Untuk menjadi calon kepala daerah atau calon legislatif saja dibutuhkan Rp 5 miliar hingga Rp 15 miliar bahkan lebih. Sedangkan untuk menjadi presiden setidaknya seseorang tersebut harus memiliki uang minimal Rp 5 triliun. Biaya yang tidak bisa dikatakan sedikit ini akhirnya mendorong para calon pemimpin untuk mencari dana tambahan dari para 'sponsor politik'. 
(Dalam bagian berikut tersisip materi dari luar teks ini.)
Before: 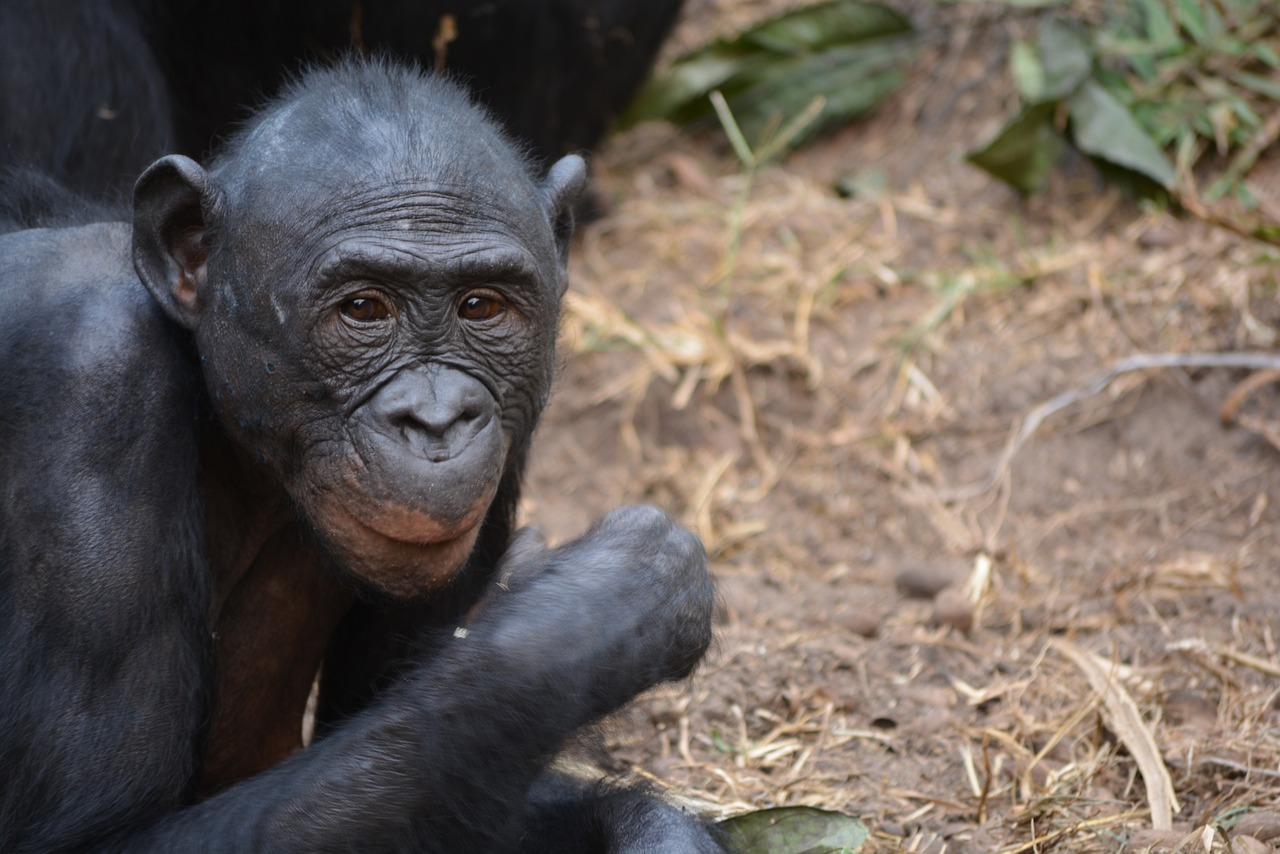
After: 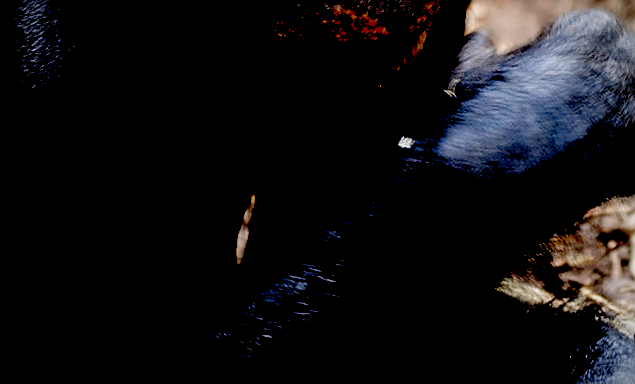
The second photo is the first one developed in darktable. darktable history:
vignetting: unbound false
crop and rotate: top 54.778%, right 46.61%, bottom 0.159%
sharpen: on, module defaults
tone equalizer: on, module defaults
rotate and perspective: rotation 0.215°, lens shift (vertical) -0.139, crop left 0.069, crop right 0.939, crop top 0.002, crop bottom 0.996
filmic rgb: middle gray luminance 12.74%, black relative exposure -10.13 EV, white relative exposure 3.47 EV, threshold 6 EV, target black luminance 0%, hardness 5.74, latitude 44.69%, contrast 1.221, highlights saturation mix 5%, shadows ↔ highlights balance 26.78%, add noise in highlights 0, preserve chrominance no, color science v3 (2019), use custom middle-gray values true, iterations of high-quality reconstruction 0, contrast in highlights soft, enable highlight reconstruction true
exposure: black level correction 0.1, exposure -0.092 EV, compensate highlight preservation false
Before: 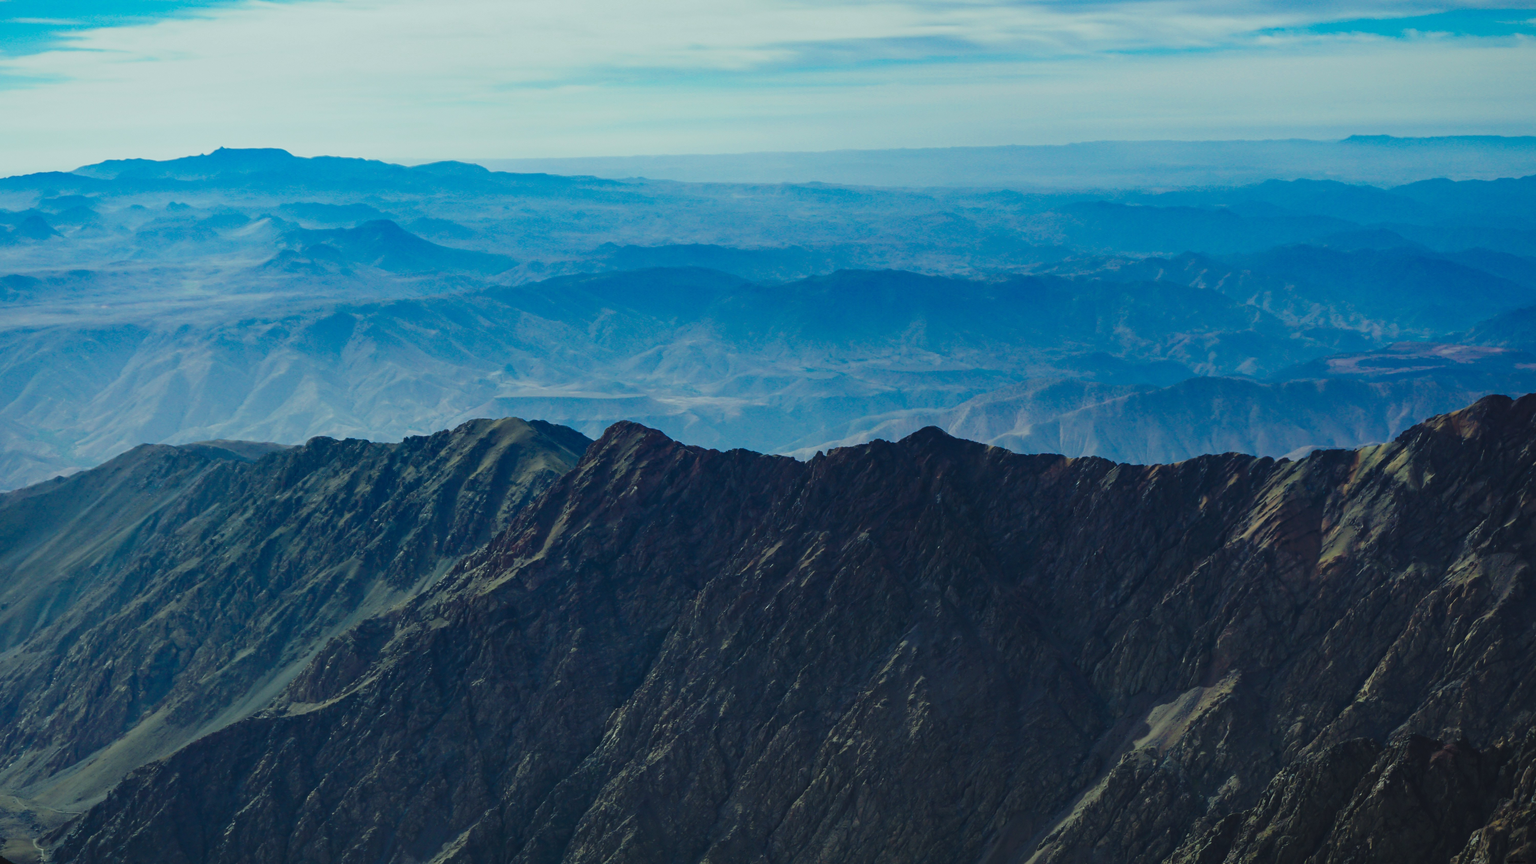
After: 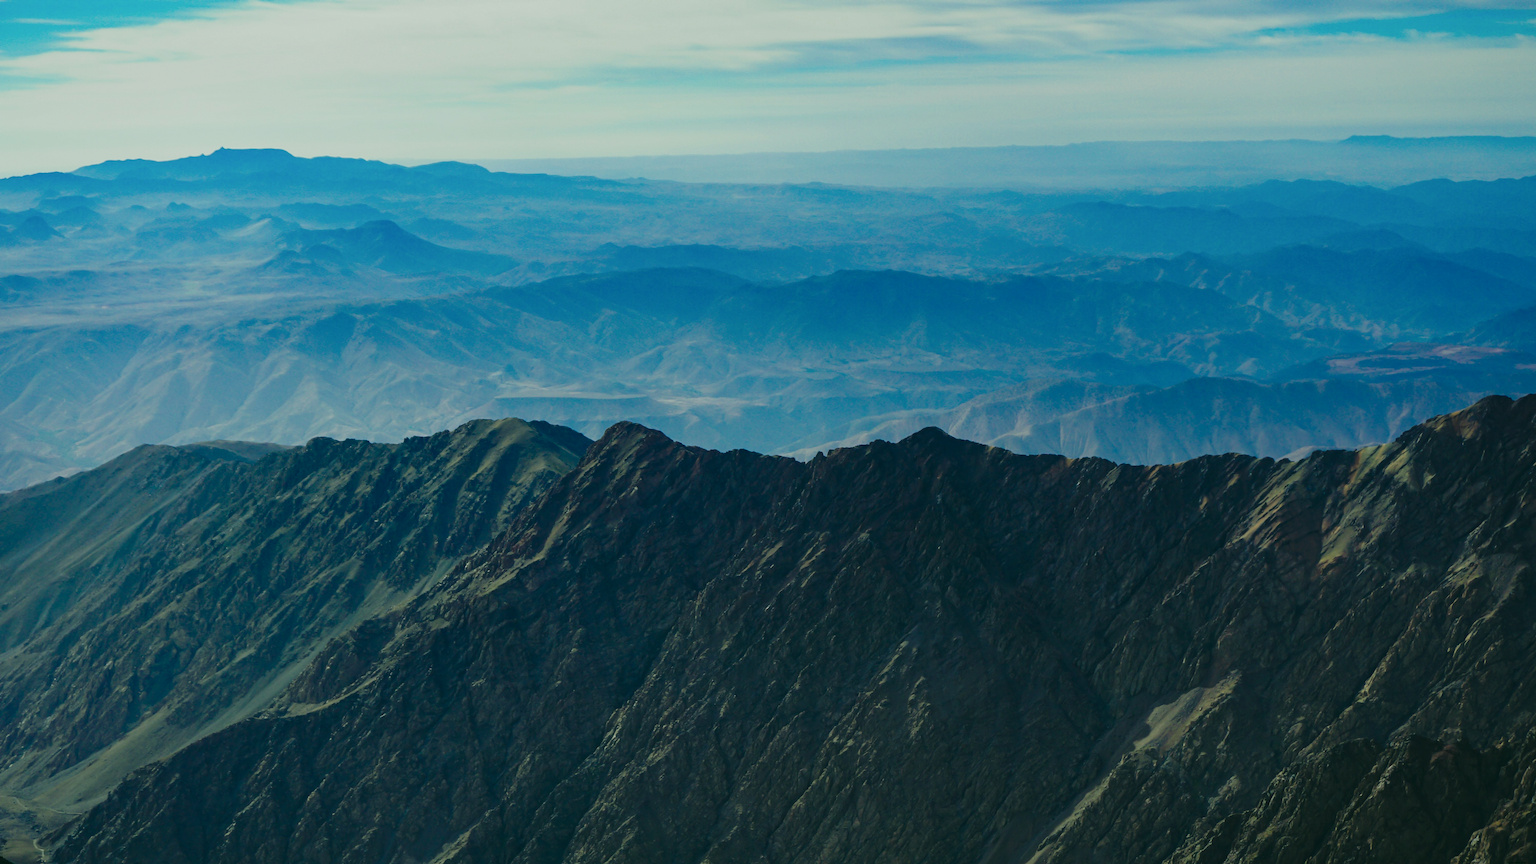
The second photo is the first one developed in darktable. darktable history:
exposure: exposure -0.063 EV, compensate highlight preservation false
color correction: highlights a* 4.39, highlights b* 4.91, shadows a* -8.32, shadows b* 4.91
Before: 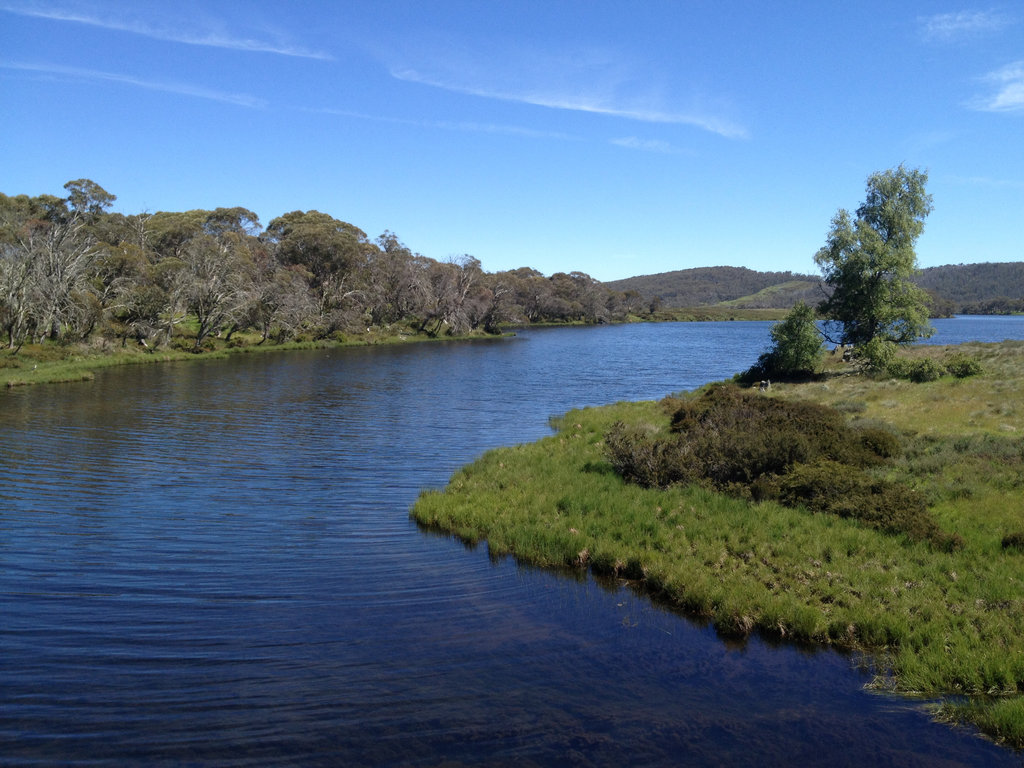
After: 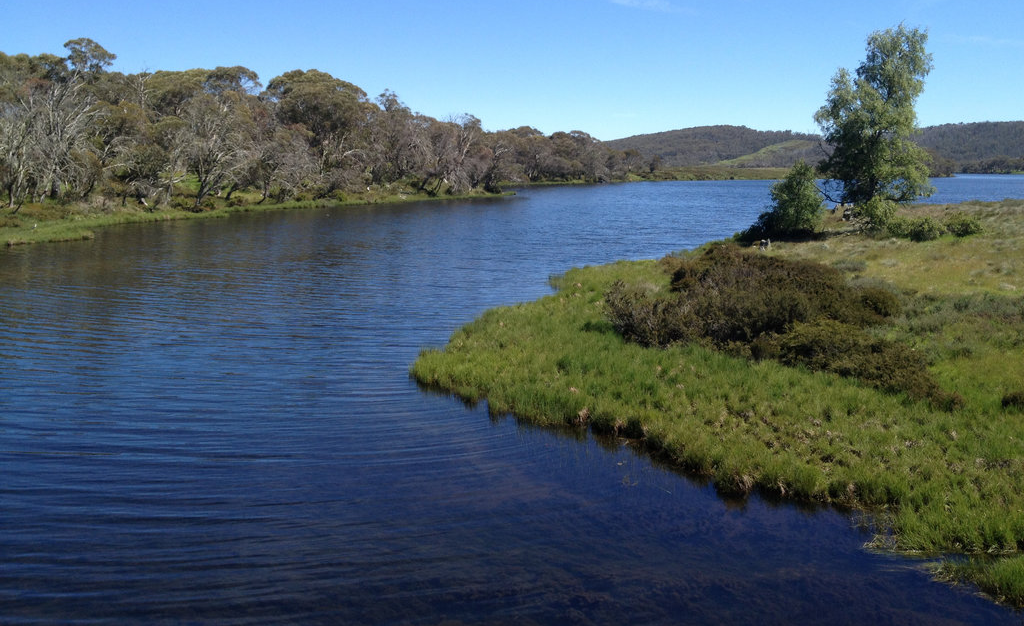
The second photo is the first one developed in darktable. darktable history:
crop and rotate: top 18.423%
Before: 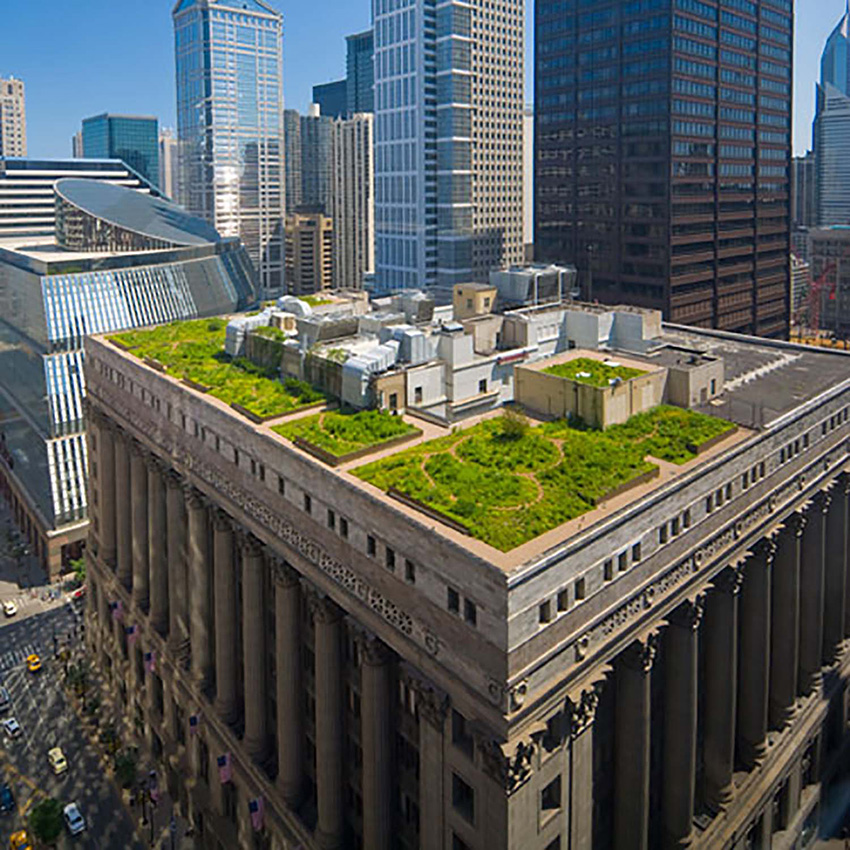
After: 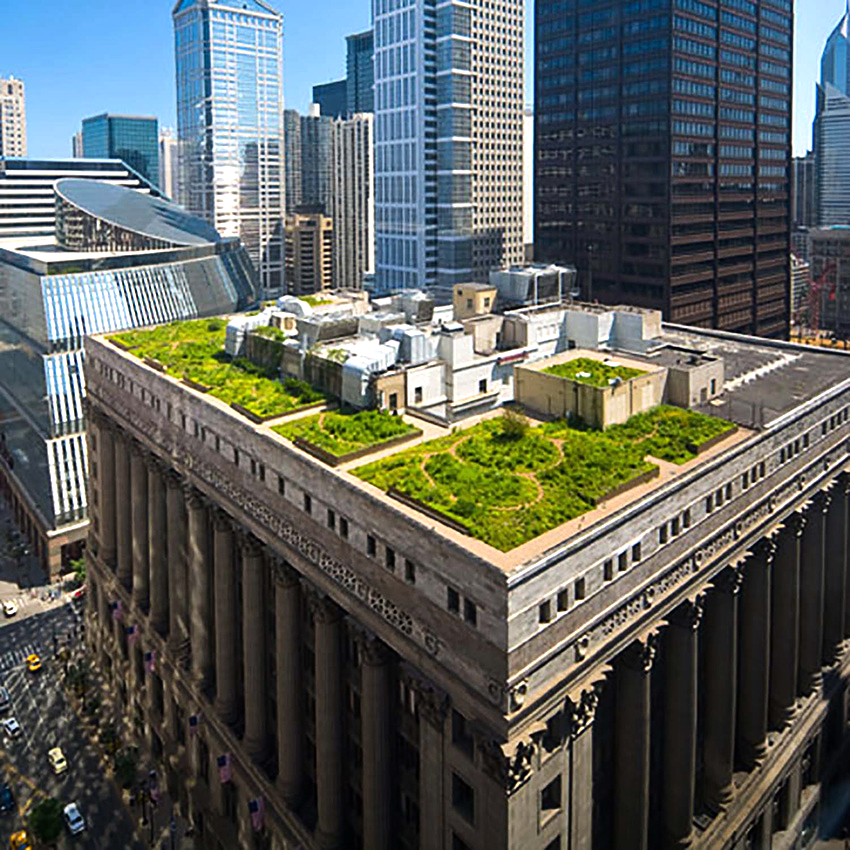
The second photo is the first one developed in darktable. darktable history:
tone equalizer: -8 EV -0.75 EV, -7 EV -0.7 EV, -6 EV -0.6 EV, -5 EV -0.4 EV, -3 EV 0.4 EV, -2 EV 0.6 EV, -1 EV 0.7 EV, +0 EV 0.75 EV, edges refinement/feathering 500, mask exposure compensation -1.57 EV, preserve details no
rgb levels: preserve colors max RGB
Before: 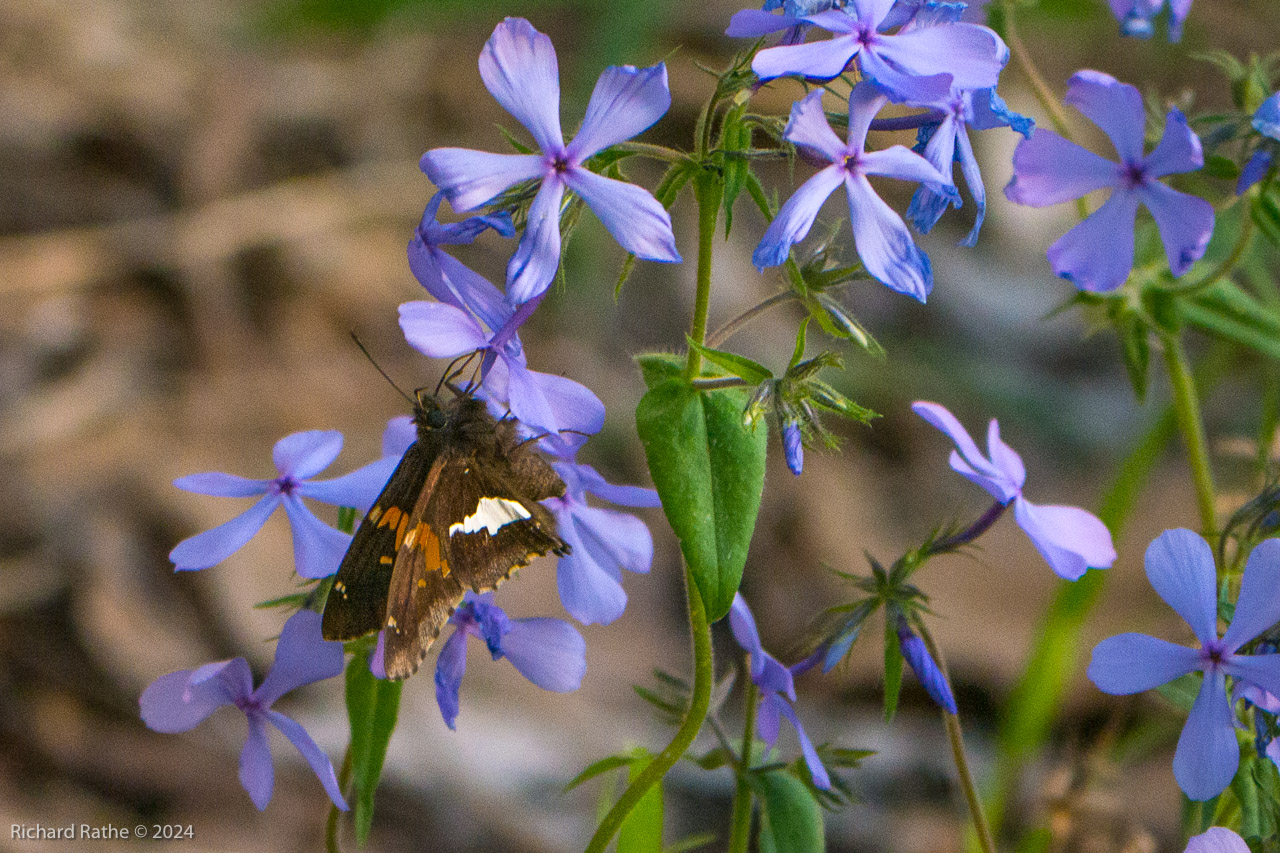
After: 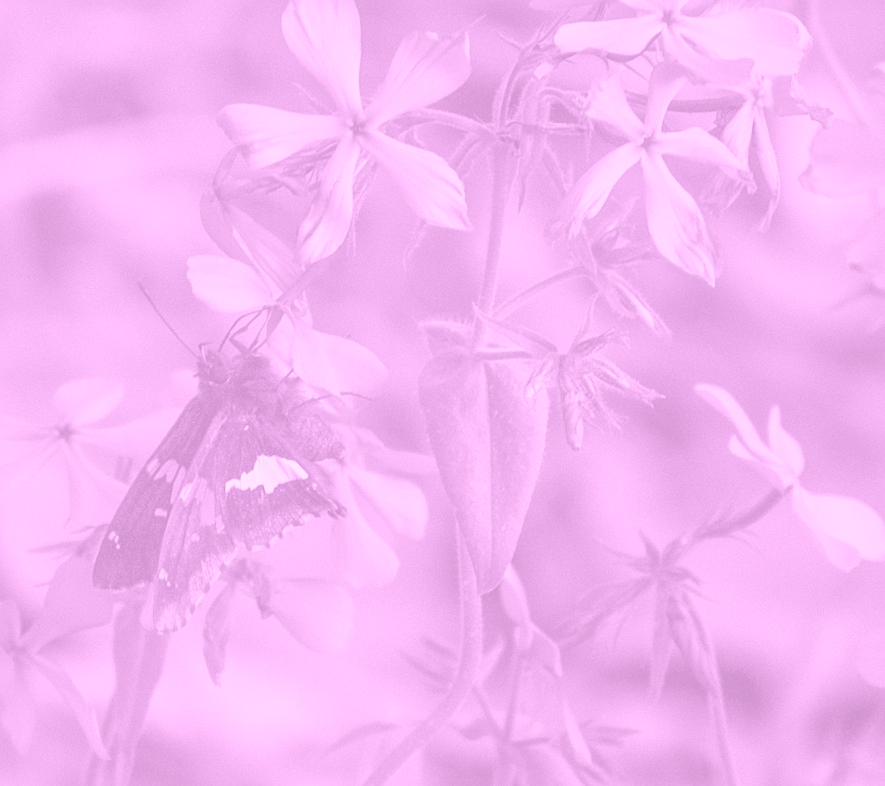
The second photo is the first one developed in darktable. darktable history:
crop and rotate: angle -3.27°, left 14.277%, top 0.028%, right 10.766%, bottom 0.028%
colorize: hue 331.2°, saturation 75%, source mix 30.28%, lightness 70.52%, version 1
sharpen: amount 0.2
color correction: highlights a* 5.38, highlights b* 5.3, shadows a* -4.26, shadows b* -5.11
Maka wajar jika dalam suasana kampanye seperti sekarang terjadi transaksi keuangan yang cukup mencengangkan yang memang kemungkinan besar digunakan untuk pendanaan Pemilu. Dilansir dari cnbcindonesia.com (12/01/24), Pusat Pelaporan dan Analisis Transaksi Keuangan (PPATK) mengungkapkan adanya aliran dana sebesar Rp 195 miliar dari luar negeri ke 21 rekening bendahara partai politik atau parpol. Kepala PPATK Ivan Yustiavandana mengatakan ada 21 rekening bendahara yang terendus PPATK menerima aliran dana fantastis tersebut. Adapun, jumlah transaksinya mencapai 9.164 transaksi. Menurut Ivan, nilai transaksi aliran dana pada tahun 2023 tersebut meningkat dibandingkan 2022 yang hanya Rp 83 miliar. Sayangnya, ia tidak merinci nama dan parpol yang menerima aliran dana. Dia hanya menegaskan bahwa temuan tersebut mencakup bendahara parpol di semua wilayah di Indonesia.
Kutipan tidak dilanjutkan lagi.